Selon l’article 30 de cette loi, les délais statutaires à respecter en matière de réclamation sont imposés  par la loi. Ainsi, les réclamations doivent se faire dans un délai de 15 jours si l’on prend en compte l saisine de la cour constitutionnelle.

Mais à quoi avons-nous assisté ?

Tous ceux qui sont au Bénin pendant la période même ceux qui  aujourd’hui  justifient la non prise en compte  de nos compatriotes, reconnaissent  que les délais n’ont pas été respectés. Et pourtant l’on justifie cette situation en prenant des exemples d’autres pays.

Cessons avec ces arguments car ailleurs la liste électorale ne se fait pas dans la précipitation et l’on ne viole pas les textes pour la réaliser. Les textes régissant la (lépi) ont été manifestement violés au vu et au su de tout le monde, y compris des institutions chargées de garantir le droit de vote.

Sinon, comment comprendre qu’aucun requérant ayant soulevé les réclamations (radiation des  de citoyens, rectification des erreurs dans les données ou changement de données) n’ait reçu la notification qu’impose le dernier alinéa de l’article 30 de la loi n°2009-10 du 13 mai 2009 portant organisation de recensement électoral national approfondi et établissement de Informatisée (LEPI)

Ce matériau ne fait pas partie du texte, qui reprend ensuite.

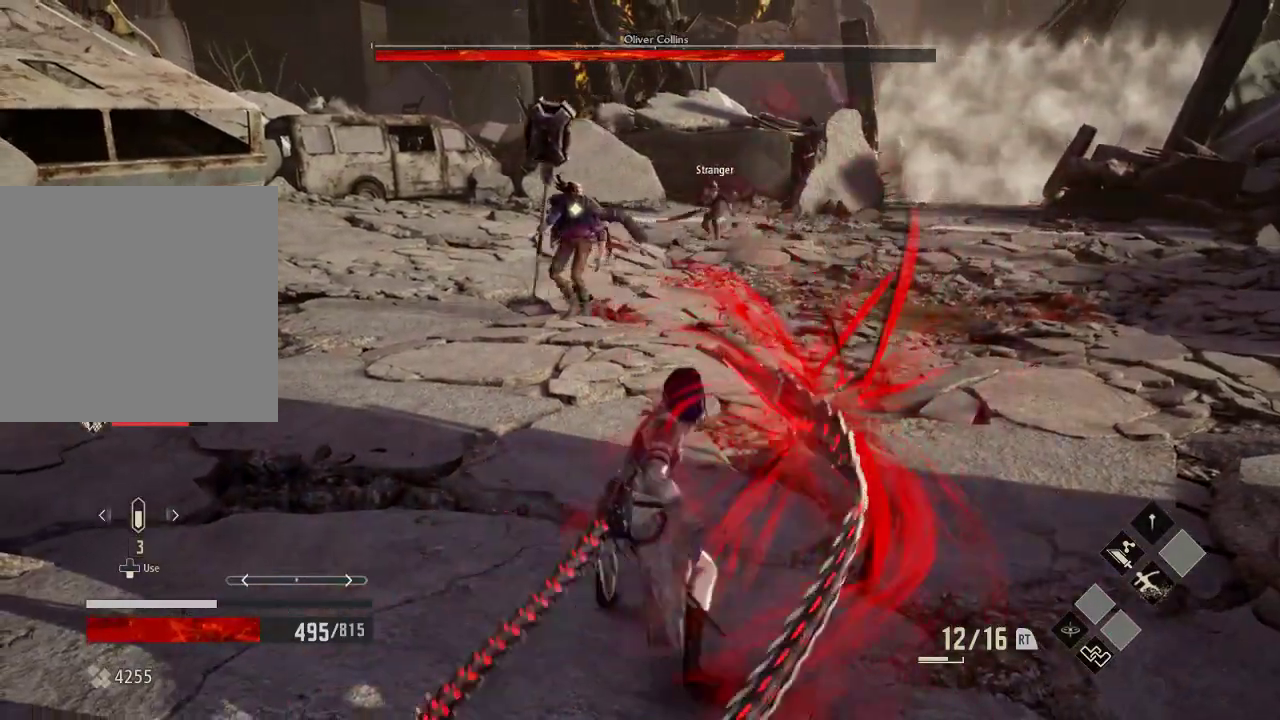
Gameplay with a controller (Xbox layout); each line is a JSON object with the inputs held at the frame after it (dt_ms = milliseconds from this image to that frame). "events" lists button and stick changes between this image and that frame as [ms after this image, input, new state], when the widget could be followed in between. Not read: DPAD_LEFT.
{"dt_ms": 1000, "buttons": [], "left_stick": "right", "right_stick": "center"}
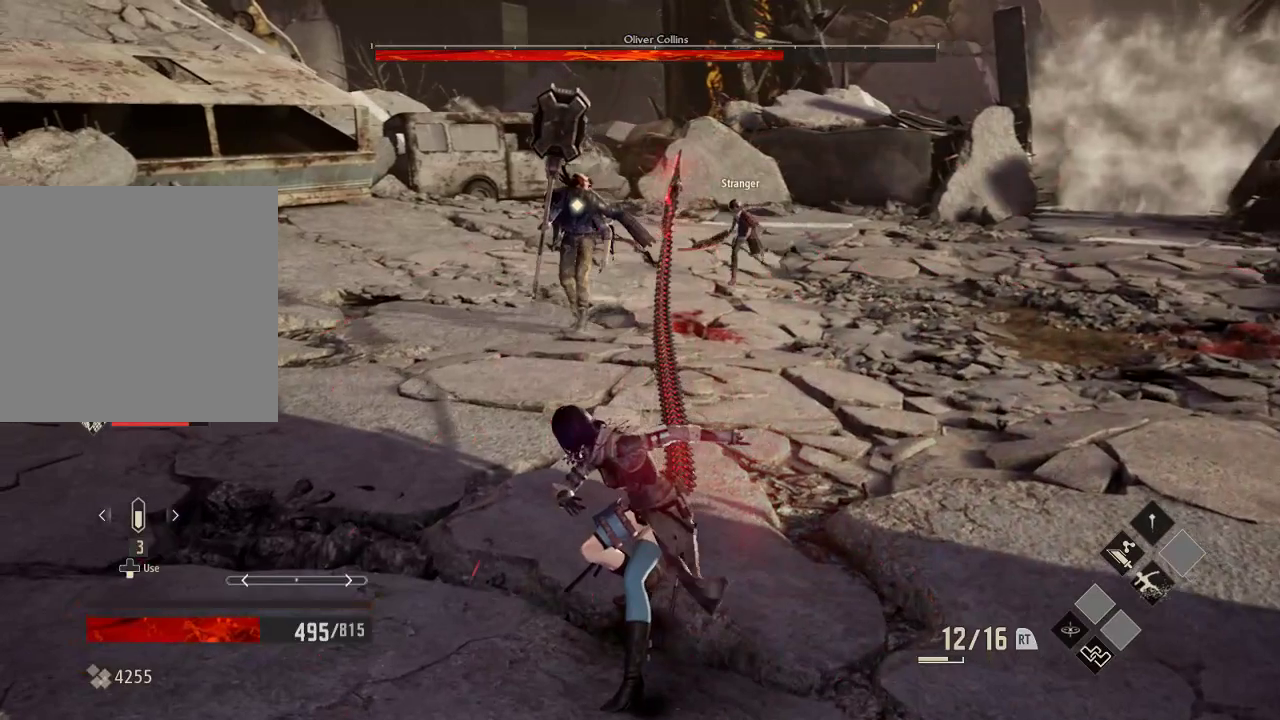
{"dt_ms": 500, "buttons": [], "left_stick": "right", "right_stick": "center", "events": [[133, "DPAD_RIGHT", "down"], [133, "right_stick", "left"], [233, "right_stick", "center"], [333, "A", "down"], [333, "DPAD_RIGHT", "up"], [500, "A", "up"]]}
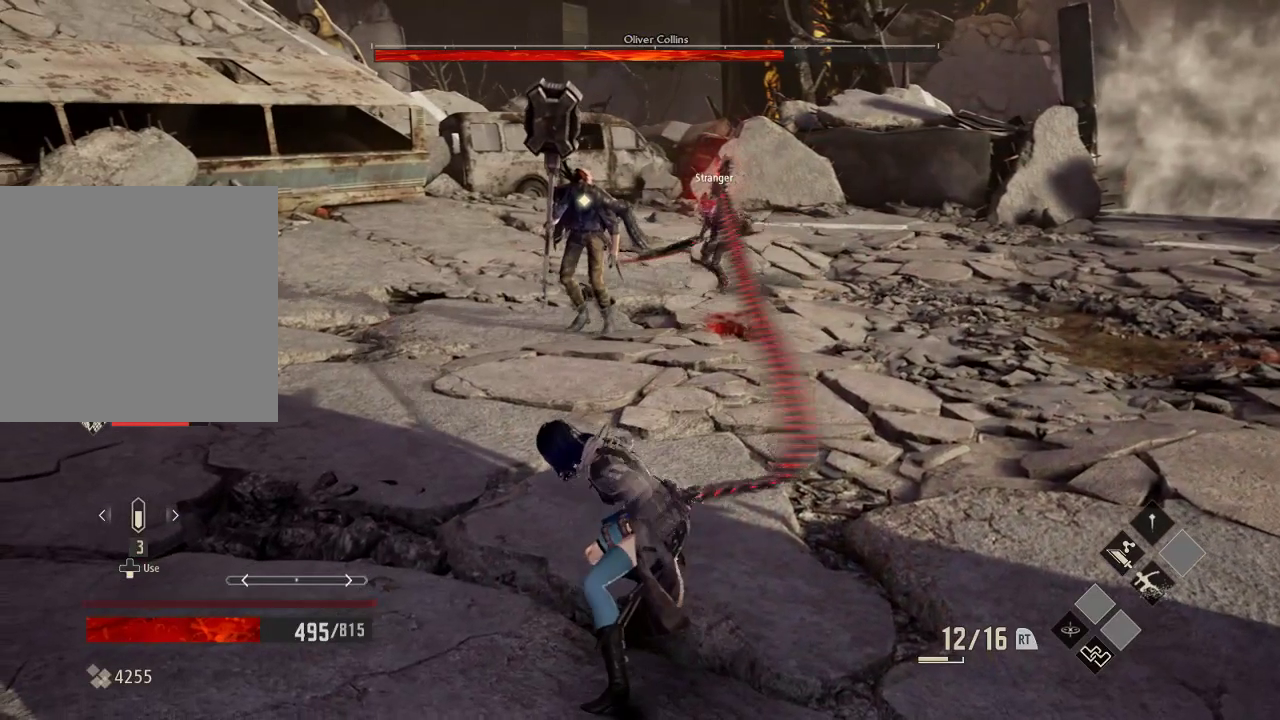
{"dt_ms": 1000, "buttons": [], "left_stick": "right", "right_stick": "center"}
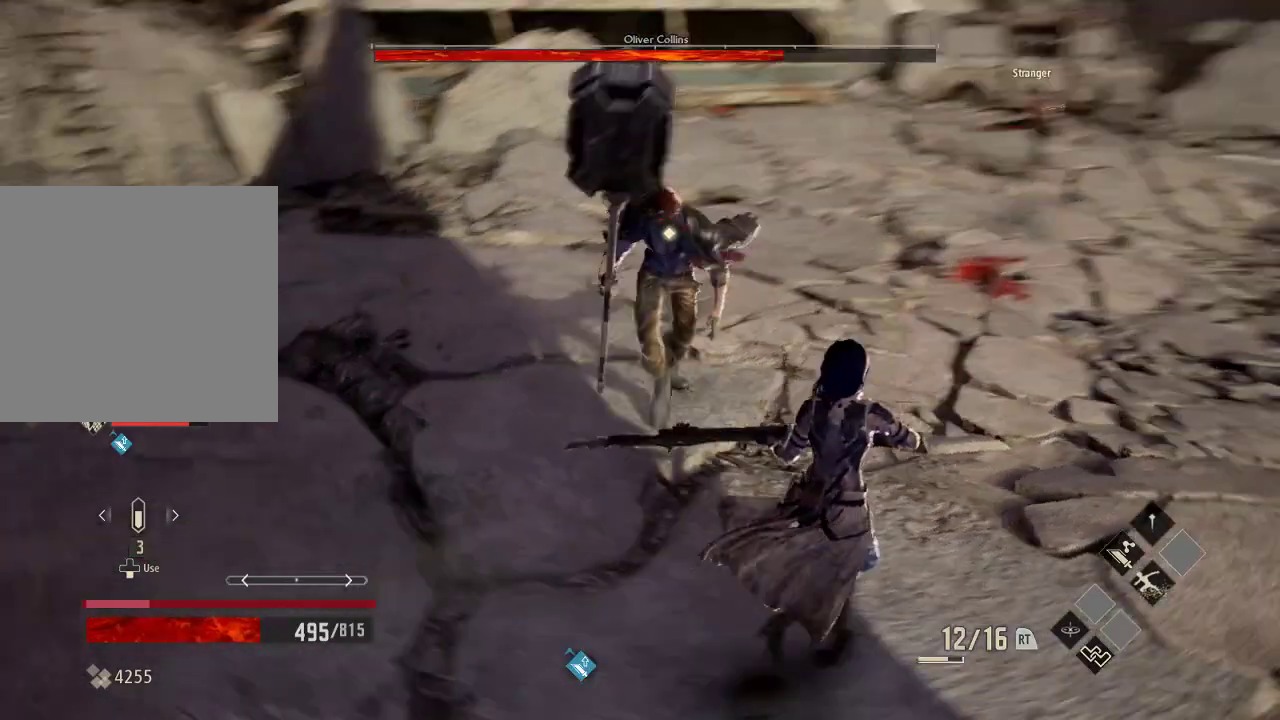
{"dt_ms": 500, "buttons": [], "left_stick": "down-right", "right_stick": "center", "events": [[333, "left_stick", "down-right"]]}
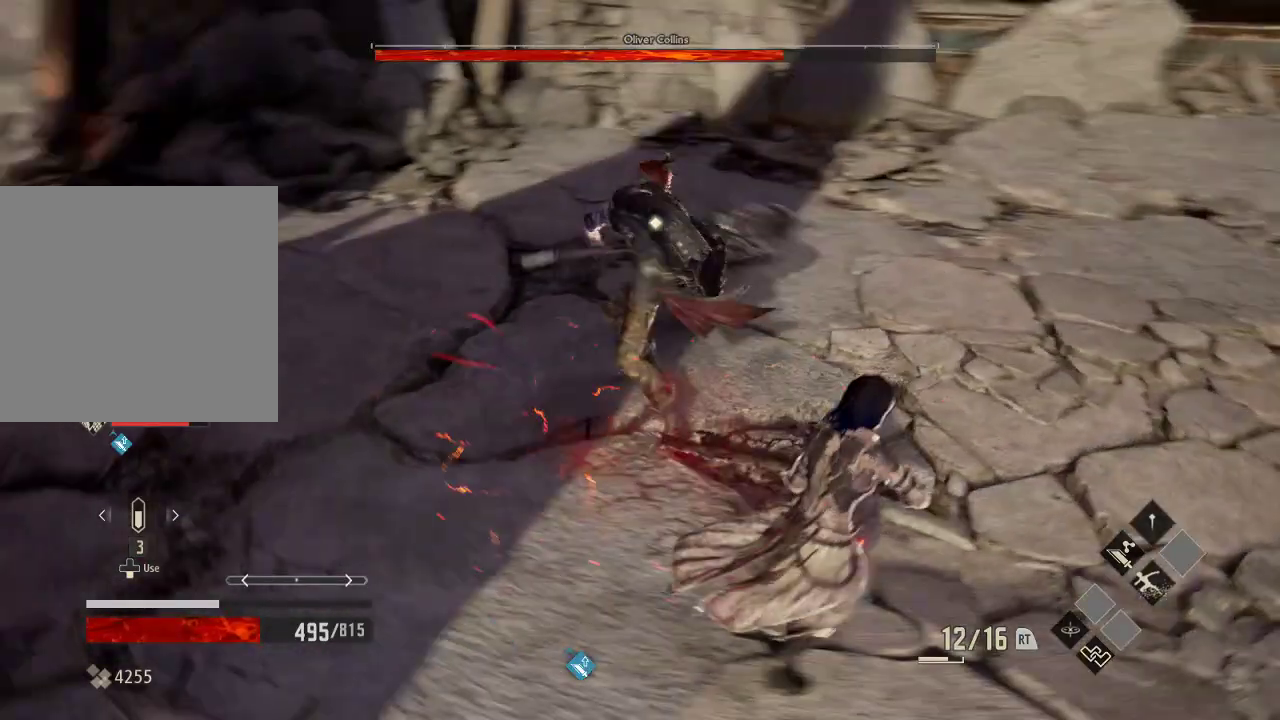
{"dt_ms": 500, "buttons": [], "left_stick": "down", "right_stick": "center", "events": [[133, "A", "down"], [233, "left_stick", "down"], [333, "A", "up"]]}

La loi n’a-t-elle pas stipulé à l’article30alinea 8 que « dans tous les cas, les réclamations (radiation  de citoyens, rectification des erreurs dans les données ou changement de données)   et portées au fichier électoral national doivent faire l’objet de notification au requérant, à toute personne concernée et à toutes les autorités administratives de son lieu de résidence pour information« 

Pour nous convaincre de cette volonté d’écarter des citoyens, l’on peut se référer  au site web du CPS  LEPI. Sur ce site (http://cpslepi-benin.INFO/telechargement.shtml), il est mentionné un citoyen à la rubrique « la libre tribune  » du site. Monsieur KOUKPONOU  G .Rémy raconte: « Moi et ma petite famille avions été recensés pour la première phase .Mais nous n’avons vu personne au Recensement porte à porte .Nous nous sommes présentés à  l’enregistrement des Données Biométriques pour nous entendre dire que sans  le RPP, nous ne pouvions pas être recensés après une journée entière de rang .En guise de réconfort moral on a pris nos contacts  téléphoniques. Inquiets de ne recevoir aucun appel, nous nous sommes déplacés au chef lieu de notre arrondissement, le 9ème de Cotonou et l’équipe en place nous a demandé de passer le vendredi 28 janvier 2011 après avoir enregistré nos noms et prénoms dans un cahier. Mais après un quart d’heure environ dans les rangs, on nous signale que l’enregistrement des données biométriques ne se fera que pour ceux qui avaient le ticket du RPP. On nous a apaisés en disant de ne pas nous inquiéter et que de toutes les façons, notre enregistrement se fera. Grande est alors ma surprise et mon désarroi d’apprendre de ma femme vers 13 heures ce jour mardi 1er février 2011 que les enregistrements sont définitivement terminés et qu’ils ne reprendront qu’après les élections présidentielles et législatives. Alors si cette information est vraie, dois-je comprendre que je ne peux pas être éligible et électeur pour les prochaines élections au moins et pour les dix prochaines années si par la faute des équipes d’enregistrement, moi et ma famille n’arrivions pas à nous faire recenser comme c’est le cas actuellement?

Si ce commentaire est publié sur le site officiel de la Cps-lépi cela veut dire que les acteurs du processus sont bien conscients de la situation. Ce que ce Monsieur a dit, beaucoup de Béninois sont dans cette situation.

Il n’est donc pas normal ni acceptable que l’on aille aux élections en excluant les citoyens.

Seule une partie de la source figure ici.